Last year, 1.5 million U.S. families got hit with foreclosures, and
Federal Reserve chief Ben Bernanke recently warned
of more of the same in the year ahead. The economy, meanwhile, seems
tilted toward a recession. That means job cutbacks, and downward
pressure on wages.

As Naomi Klein shows in her recent book The Shock Doctrine,
such economic crises have often been used to consolidate corporate
power. You can see Klein’s thesis at play in Burger King’s recent
actions: squeezing low-income workers in one area in order to make
money selling cheap food to low-income workers in another.

But shocks also open opportunities for positive change.

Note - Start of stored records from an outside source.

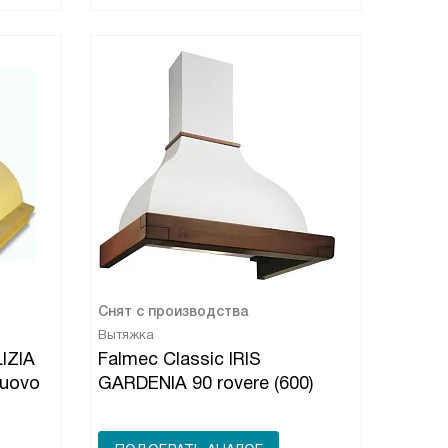
Снят с производства
Вытяжка
IZIA
Falmec Classic IRIS
nuovo
GARDENIA 90 rovere (600)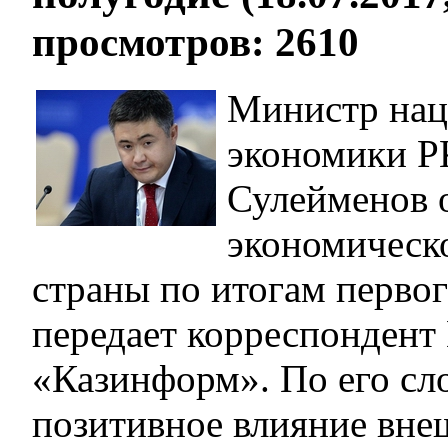
просмотров: 2610
Министр нац
экономики Р
Сулейменов 
экономическ
страны по итогам первог
передает корреспонден
«Казинформ». По его сл
позитивное влияние вне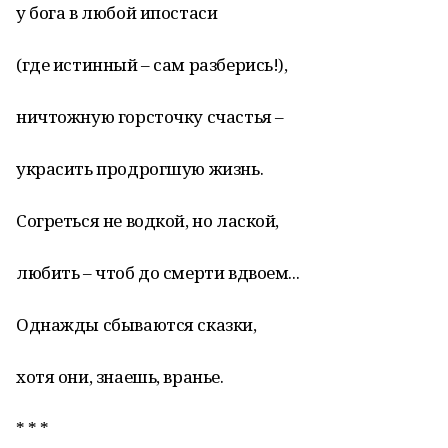
у бога в любой ипостаси
(где истинный – сам разберись!),
ничтожную горсточку счастья –
украсить продрогшую жизнь.
Согреться не водкой, но лаской,
любить – чтоб до смерти вдвоем...
Однажды сбываются сказки,
хотя они, знаешь, вранье.
* * *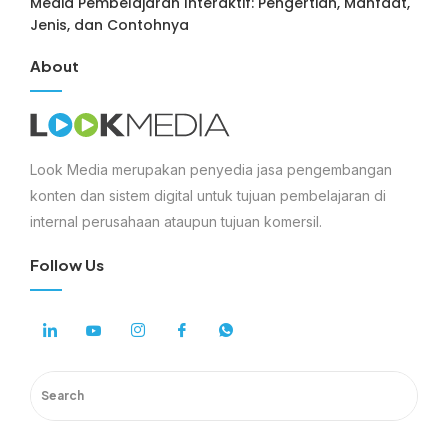
Media Pembelajaran Interaktif: Pengertian, Manfaat,
Jenis, dan Contohnya
About
Look Media merupakan penyedia jasa pengembangan
konten dan sistem digital untuk tujuan pembelajaran di
internal perusahaan ataupun tujuan komersil.
Follow Us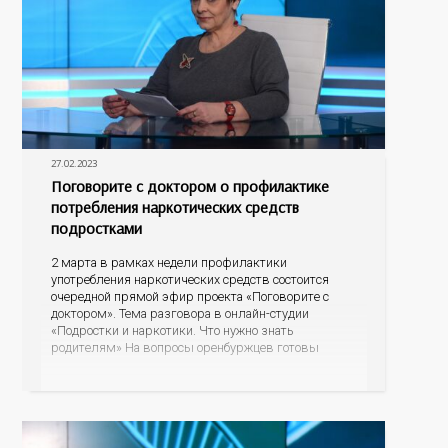
27.02.2023
Поговорите с доктором о профилактике
потребления наркотических средств
подростками
2 марта в рамках недели профилактики
употребления наркотических средств состоится
очередной прямой эфир проекта «Поговорите с
доктором». Тема разговора в онлайн-студии
«Подростки и наркотики. Что нужно знать
родителям» На вопросы оренбуржцев готовы
ответить ведущие доктора областного
наркодиспансера: главный врач, главный нарколог
Оренбургской области Владимир Карпец и
заведующая диспансерно-поликлиническим
отделением для детей и подростков Элина Балдина.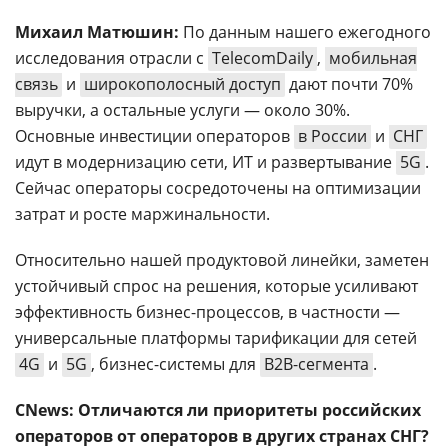
Михаил Матюшин:
По данным нашего ежегодного
исследования отрасли с
TelecomDaily
,
мобильная
связь
и
широкополосный доступ
дают почти 70%
выручки, а остальные услуги — около 30%.
Основные инвестиции операторов
в России
и
СНГ
идут в модернизацию сети, ИТ и развертывание
5G
.
Сейчас операторы сосредоточены на оптимизации
затрат и росте маржинальности.
Относительно нашей продуктовой линейки, заметен
устойчивый спрос на решения, которые усиливают
эффективность бизнес-процессов, в частности —
универсальные платформы тарификации для сетей
4G
и
5G
, бизнес-системы для
B2B-сегмента
.
CNews: Отличаются ли приоритеты российских
операторов от операторов в других странах СНГ?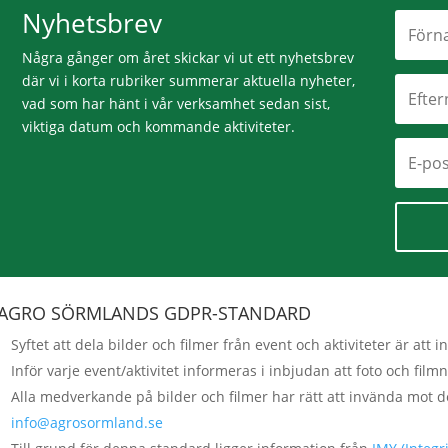
Nyhetsbrev
Några gånger om året skickar vi ut ett nyhetsbrev
där vi i korta rubriker summerar aktuella nyheter,
vad som har hänt i vår verksamhet sedan sist,
viktiga datum och kommande aktiviteter.
AGRO SÖRMLANDS GDPR-STANDARD
Syftet att dela bilder och filmer från event och aktiviteter är a
Inför varje event/aktivitet informeras i inbjudan att foto och fi
Alla medverkande på bilder och filmer har rätt att invända mot d
info@agrosormland.se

As prices for industrial food inch up, food grown close to home, free of increasingly expensive agrichemicals
and not shipped cross-country with ever-more-dear gas, has a chance to
be more competitive. Now more than ever, it’s critical to patronize
your nearby farmers’ market, buy a CSA share, participate in (or start) a local-food council in your area, and harangue your congressional representatives
to support Community Food Projects — federal programs, funded by the
farm bill, designed to bring healthy, affordable food into low-income
areas.

Amounting to just $10 million annually — equivalent to a rounding
error in the context of the mammoth farm bill — Community Food
Projects currently stand in jeopardy of being cut [PDF]. Don’t let the scoundrels get away with it.